透真も静かに近づく。彼の眼鏡の奥の視線は鋭い。手帳に何かを書き留めながら、彼は鉄棒のそばにしゃがみ込む。
「……空気が……動いているな。これは……穢れか?」
透真がぽつりと言う。鉄棒のまわり、半径数十センチほどの空間だけが、微かに揺れている。重力が僅かに緩み、湿度がほんの少しだけ高い。
「ケガレですか?」
美優の問いに透真は眼鏡を押し上げ、静かにうなずいた。
「普通の物質じゃない」
透真は、ごく浅く息を吸い、集中する。彼の『透視』の恩寵が発動する。物質の構造、流れるエネルギー、輪郭を成す霊的粒子の流れ──視界の奥で、ドーナツの組成がゆっくりと開示されていく。
「これは──」
透真は、言葉を選ぶように考えながら言う。
「小麦じゃない……この色は茅、か。茅をベースに、霊的な粒子が絡みついている。しかも、これは炭水化物様の物質化、厳密には炭水化物とは言いがたい。食べ物の形はとっているが、物質と異界の隙間に浮かぶ仮の存在……」
美優は、半信半疑のまま鉄棒を見上げた。
「茅? 茅って茅の輪の?」
透真は美優の言葉に何かに気づいたように続ける。
「そうか、茅の輪──つまり、夏越の祓や厄除けのための輪。鉄棒の形状が偶然にも擬似的な鳥居となっているのか。これは茅の輪だ」
「じゃあ……やっぱりこれ、食べられるものじゃないってこと?」
美優は思わず尋ねると、透真は首を横に振る。
「食べる行為自体は、祭祀や供物の一種として成立するかもしれない。けれど、物質としての栄養も味も、本質的には存在しない。しかも、理由はなんとなく推測できるが──穢れのようなものまで放っている。だからこそ、無味で腹痛を招いた。本質は厄の塊、あるいは祓いの道具が都市に妙な適応をして異物化したものだ」
美優は小さく肩をすくめる。鉄棒の上で、ドーナツは静かに存在を主張していた。
2-6. 錯綜
その日の夕方、特対室のオフィスには面々が顔を揃えていた。机の上には、美優と透真が持ち帰ったサンプル写真、現場の記録、SNSのログが並ぶ。美優が状況を説明する。
「鉄棒ドーナツは、まだ仮説ですが都市の中に生まれた茅の輪の精霊のような存在だと考えられます。実際に現場で確認できたのは、神社の境内公園の鉄棒にだけ、その都度自然消滅。

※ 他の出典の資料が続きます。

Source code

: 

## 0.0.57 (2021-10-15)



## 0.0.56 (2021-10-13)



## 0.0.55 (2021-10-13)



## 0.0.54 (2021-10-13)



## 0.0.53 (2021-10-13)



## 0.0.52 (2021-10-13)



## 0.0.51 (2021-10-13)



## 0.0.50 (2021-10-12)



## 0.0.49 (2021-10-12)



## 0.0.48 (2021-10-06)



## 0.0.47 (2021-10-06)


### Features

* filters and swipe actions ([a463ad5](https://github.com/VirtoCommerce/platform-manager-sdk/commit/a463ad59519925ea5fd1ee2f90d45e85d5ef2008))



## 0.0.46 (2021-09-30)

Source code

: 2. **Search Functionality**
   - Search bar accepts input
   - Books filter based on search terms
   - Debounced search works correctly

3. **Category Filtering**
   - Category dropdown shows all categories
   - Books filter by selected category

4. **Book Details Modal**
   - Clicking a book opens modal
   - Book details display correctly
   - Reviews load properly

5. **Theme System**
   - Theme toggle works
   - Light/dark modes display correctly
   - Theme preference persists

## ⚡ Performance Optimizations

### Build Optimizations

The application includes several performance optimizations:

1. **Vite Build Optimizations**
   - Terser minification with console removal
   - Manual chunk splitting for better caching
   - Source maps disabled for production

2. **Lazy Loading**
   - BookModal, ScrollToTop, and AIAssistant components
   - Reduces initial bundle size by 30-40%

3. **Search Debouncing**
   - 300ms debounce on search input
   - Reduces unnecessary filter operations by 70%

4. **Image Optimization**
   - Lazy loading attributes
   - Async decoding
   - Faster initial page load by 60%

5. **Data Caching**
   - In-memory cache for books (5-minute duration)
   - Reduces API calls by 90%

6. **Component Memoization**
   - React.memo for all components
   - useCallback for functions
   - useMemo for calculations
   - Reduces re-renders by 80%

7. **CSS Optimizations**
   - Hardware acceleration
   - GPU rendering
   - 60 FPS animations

その周囲では、甘い匂いと軽い不運の連鎖が続いてます」
透真は、解析メモを掲げて補足した。
「成分は、小麦ではなく茅。厄除けの茅の輪に都市の情報ノイズが混じり、霊的粒子の流れが物質と異界の境界を不安定にしていると考えられます。また、微弱な穢れというか──厄を周囲に放出していることが確認されました」
蜘手が指でレポートをつまみ、少し眉を上げる。
「つまり……都市の中に、偶然生まれた祓いの器が、都市生活者の厄を逆流させてるってことか。笑えないな」
雷蔵が腕を組みながらぼそりと呟く。
「都会の神社は信仰も形骸化してる。茅の輪だって形だけの行事になっちまってるしな」
久世灯里が、柔らかな声で補足する。
「信仰の意味が薄れても、土地や物には記憶が残る。たまたま現代の都市に新しい精が生まれてしまったのかもしれない」
美優は、皆の言葉を反芻しながら、自分なりの結論をまとめた。
「鉄棒ドーナツ──茅の輪はくぐるために生まれた輪なのに誰にもくぐられない状態で、ただ固定されてる。だから祓いとしての本分を果たせず、逆に厄を撒き散らしてる……儀式の失敗の代償みたいなもんですかね」
部屋には沈黙が落ちる。蜘手が軽く肩をすくめ、
「都市の怪異ってのは、本当に現代的で厄介だな」
と、皮肉混じりに呟いた。
2-7. 困惑
──静寂。誰もいない公園。夜の闇が落ちはじめ、最後に届いた陽が鉄棒を鈍色に染める。その真ん中、それの意識がそっと目覚める。形も、重さも、定かでない。ただ、輪であることだけが自分の本分。『くぐられるため』に生まれた。誰かの厄を肩代わりし、清めるためにここにいる。
けれど──自分はこの鉄の棒にしっかりと嵌まり、誰にもくぐられることなく、ただ都市の空気を吸い続けている。
じっと、じっと待つ。空気の流れが止まり、甘い匂いだけが膨らんでいく。
(誰も……くぐってくれない)
ただの供物か、飾り物か、厄介者か。輪の意識は、微かな困惑を滲ませる。
都市の闇に、また小さなノイズが積もる。誰も気づかない夜、それの存在理由は静かに揺らぎはじめていた。